Submitted to: Journal of Virology
Publication Type: Peer Reviewed Journal
Publication Acceptance Date: 10/26/2006
Publication Date: 1/1/2007
Citation: Rissatti, G., Holinka, L.G., Fernandez-Sainz, I., Carrillo, C., Lu, Z., Borca, M.V. 2007. N-linked glycosylation status of classical swine fever virus strain brecia e2 glycoprotein influences virulence in swine. Journal of Virology. Vol. 81, No.2, P. 924-933. Interpretive Summary: E2 is the most important of the four structural proteins of Classical Swine Fever Virus (CSFV). E2 has been involved in diverse viral functions as the attachment to the target cell during the infection as well as the induction of a protective immune response during vaccination. Actually, E2 is a heavily glycosidated protein, although the role of this glycosilation in the biology of the virus is completely unknown. In this report we analyzed the function of the glycosilation of E2 in the capacity of the virus to produced disease in swine. We showed that a mutated virus, containing partially elimination of the glycosilation in E2, is completely attenuated in swine. This mutated virus, although attenuated, is able to induce a strong immune response in the infected animals which resulted protected against the challenge as early as 3 days after being infected with the virus mutant. Thus, this newly developed virus could potentially be the basis for the production of a live attenuated vaccine strain of CSFV.
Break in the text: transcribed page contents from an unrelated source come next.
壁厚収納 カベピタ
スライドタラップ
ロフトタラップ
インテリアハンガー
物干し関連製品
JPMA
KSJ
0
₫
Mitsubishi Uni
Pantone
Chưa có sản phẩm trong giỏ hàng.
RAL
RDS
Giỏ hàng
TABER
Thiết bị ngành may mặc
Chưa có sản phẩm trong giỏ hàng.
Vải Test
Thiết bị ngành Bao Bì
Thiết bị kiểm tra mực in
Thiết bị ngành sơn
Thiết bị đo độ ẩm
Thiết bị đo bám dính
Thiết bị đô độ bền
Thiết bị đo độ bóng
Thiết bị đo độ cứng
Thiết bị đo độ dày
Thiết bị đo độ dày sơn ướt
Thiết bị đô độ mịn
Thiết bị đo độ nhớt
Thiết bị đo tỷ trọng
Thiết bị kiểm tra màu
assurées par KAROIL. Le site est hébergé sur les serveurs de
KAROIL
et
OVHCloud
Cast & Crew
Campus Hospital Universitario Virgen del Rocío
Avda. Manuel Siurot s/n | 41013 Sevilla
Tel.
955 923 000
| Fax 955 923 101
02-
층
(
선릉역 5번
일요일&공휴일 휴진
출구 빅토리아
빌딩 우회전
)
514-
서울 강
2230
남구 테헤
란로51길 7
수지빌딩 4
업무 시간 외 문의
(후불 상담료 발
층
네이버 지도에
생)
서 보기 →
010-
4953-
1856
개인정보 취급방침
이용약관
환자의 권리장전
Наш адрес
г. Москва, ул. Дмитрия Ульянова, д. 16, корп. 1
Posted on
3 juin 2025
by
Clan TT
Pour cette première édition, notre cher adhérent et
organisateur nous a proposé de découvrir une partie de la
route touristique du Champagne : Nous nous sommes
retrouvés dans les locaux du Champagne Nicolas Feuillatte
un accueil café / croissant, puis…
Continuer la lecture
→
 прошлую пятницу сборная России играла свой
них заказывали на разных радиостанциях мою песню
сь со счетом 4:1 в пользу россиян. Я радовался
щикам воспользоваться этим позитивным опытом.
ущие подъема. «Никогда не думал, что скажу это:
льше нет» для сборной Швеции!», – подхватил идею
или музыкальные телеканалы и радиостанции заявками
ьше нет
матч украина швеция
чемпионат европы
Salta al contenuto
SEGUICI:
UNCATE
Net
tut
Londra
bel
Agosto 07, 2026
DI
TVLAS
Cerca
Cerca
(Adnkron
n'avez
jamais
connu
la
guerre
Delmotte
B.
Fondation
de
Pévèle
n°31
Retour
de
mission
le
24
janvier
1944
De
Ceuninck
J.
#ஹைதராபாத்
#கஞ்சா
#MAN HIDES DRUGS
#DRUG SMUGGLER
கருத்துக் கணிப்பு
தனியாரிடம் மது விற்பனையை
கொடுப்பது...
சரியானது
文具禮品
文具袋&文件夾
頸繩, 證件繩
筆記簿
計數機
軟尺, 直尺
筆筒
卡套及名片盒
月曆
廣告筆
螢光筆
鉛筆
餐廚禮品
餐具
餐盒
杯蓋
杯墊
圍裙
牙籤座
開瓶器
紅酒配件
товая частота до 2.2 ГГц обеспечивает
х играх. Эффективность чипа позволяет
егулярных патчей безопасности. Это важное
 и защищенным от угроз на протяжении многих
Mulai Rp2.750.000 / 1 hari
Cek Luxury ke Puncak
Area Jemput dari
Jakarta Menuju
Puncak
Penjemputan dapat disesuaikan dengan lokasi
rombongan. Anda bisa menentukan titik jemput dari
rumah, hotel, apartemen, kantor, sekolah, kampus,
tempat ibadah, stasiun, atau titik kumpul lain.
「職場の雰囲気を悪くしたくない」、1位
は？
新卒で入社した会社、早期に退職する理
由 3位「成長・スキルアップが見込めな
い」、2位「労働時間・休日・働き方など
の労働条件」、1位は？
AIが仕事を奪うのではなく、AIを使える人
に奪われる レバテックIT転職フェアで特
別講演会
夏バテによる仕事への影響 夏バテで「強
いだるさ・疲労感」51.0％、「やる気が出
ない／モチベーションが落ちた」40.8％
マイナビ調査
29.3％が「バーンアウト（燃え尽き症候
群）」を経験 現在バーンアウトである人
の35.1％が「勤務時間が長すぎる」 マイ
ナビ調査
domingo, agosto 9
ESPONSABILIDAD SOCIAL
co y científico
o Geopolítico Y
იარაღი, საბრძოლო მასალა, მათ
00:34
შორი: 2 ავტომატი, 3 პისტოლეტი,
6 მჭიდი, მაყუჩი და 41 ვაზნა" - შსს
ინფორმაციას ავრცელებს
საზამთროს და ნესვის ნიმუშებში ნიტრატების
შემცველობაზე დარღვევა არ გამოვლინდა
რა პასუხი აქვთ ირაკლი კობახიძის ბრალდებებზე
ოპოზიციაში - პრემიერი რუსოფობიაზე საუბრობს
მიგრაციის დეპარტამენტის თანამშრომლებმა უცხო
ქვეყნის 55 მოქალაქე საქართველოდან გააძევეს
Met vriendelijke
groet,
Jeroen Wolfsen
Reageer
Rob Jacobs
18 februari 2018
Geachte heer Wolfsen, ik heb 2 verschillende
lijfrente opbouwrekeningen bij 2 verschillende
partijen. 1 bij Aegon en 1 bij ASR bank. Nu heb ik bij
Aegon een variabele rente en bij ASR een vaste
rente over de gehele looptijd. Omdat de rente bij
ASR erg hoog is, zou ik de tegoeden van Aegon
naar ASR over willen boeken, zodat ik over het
Technical Abstract: E2 is one of the three envelope glycoproteins of Classical Swine Fever Virus (CSFV). Although E2 have been involved in virus attachment to target cells, the induction of a protective immune response as well in the process of viral pathogenesis, the role of glycosylation in the functionality of the protein has never been addressed. CSFV E2 has seven putative glycosylation sites, all of them highly conserved among CSFV isolates. In this study, we used oligonucleotide site directed mutagenesis of a highly virulent CSFV strain Brescia E2 infectious clone to construct a panel of virus mutants to investigate whether the removal of each of the putative glycosylation sites in E2 glycoprotein could affect viral virulence/pathogenesis in swine. We found that rescue of viable virus was completely impaired by removal of all putative glycosylation sites in E2 but restored when A185 in the mutant virus was substituted back to wild type N, producing a viable virus ('O1N1-N6/N3v) that was completely attenuated in swine. Fine mapping of the glycosylation site responsible for the 'O1N1-N6/N3v attenuation demonstrated that single substitution of E2 amino acid residue N116 to A (E2N1 virus) renders an attenuated virus with a decreased virus replication and virus shedding. Additionally, E2N1 virus protected swine from challenge with virulent Brescia virus at 3 and 28 days post-infection.